My orgasms changed significantly with pregnancy. They're somewhat better now that I'm only breastfeeding, but even the hormonal changes from that have dialed down the intensity of most of my orgasms, and my libido is very, very low because my cycles are all screwed up. I know I'm probably more the exception than the rule, but physical and hormonal changes can definitely affect orgasms in all sorts of ways!

And FWIW, never use what you see here regarding cock size, endurance, libido, tastes or orgasms (for men or women) as "typical" by any means. The members here are a very specific subset of the population at large and there is plenty of exaggeration, outright lying about all sorts of things and *not* speaking up.
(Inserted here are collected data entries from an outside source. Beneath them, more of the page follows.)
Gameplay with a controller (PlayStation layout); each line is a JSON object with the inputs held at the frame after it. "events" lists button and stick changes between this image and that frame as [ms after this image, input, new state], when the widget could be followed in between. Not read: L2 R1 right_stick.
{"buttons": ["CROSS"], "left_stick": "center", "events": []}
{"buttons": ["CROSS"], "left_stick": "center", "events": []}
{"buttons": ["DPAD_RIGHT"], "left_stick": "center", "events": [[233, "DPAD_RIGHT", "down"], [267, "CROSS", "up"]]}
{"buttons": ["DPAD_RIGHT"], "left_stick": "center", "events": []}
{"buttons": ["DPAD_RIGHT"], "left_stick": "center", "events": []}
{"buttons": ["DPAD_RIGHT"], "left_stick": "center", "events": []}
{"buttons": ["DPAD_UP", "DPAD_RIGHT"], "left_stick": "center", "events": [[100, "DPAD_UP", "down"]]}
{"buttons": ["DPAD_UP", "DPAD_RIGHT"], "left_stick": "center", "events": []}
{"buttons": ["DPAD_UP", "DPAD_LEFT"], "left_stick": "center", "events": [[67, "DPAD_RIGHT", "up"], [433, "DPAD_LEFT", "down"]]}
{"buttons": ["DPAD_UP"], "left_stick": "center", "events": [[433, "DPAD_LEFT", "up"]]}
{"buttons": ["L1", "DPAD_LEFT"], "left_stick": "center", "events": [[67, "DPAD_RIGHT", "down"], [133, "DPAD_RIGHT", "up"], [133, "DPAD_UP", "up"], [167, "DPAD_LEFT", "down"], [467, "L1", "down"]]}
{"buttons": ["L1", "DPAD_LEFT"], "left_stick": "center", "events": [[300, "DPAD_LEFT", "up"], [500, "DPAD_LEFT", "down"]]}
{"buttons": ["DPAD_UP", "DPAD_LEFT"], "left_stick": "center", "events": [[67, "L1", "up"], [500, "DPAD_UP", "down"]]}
For example, if you go by the responses in the recent thread on how many women orgasm from vaginal penetration by a penis alone, you'd likely conclude that at least 80% of women come that way; the reality is the exact opposite - studies have shown that at least 75% of women DON'T come from vaginal penetration alone! Therefore, it's fair to conclude that the responses are primarily coming from women who do happen to orgasm that way AND are interested in sexuality enough to be here AND are open enough to discuss it, plus there are likely some exaggerated and false responses. When it comes to cock size, the vast majority of men fall within the average 5-6 inch range, yet an extraordinary number of men here report being well above that average! The same goes for endurance - the times you see reported here are very skewed.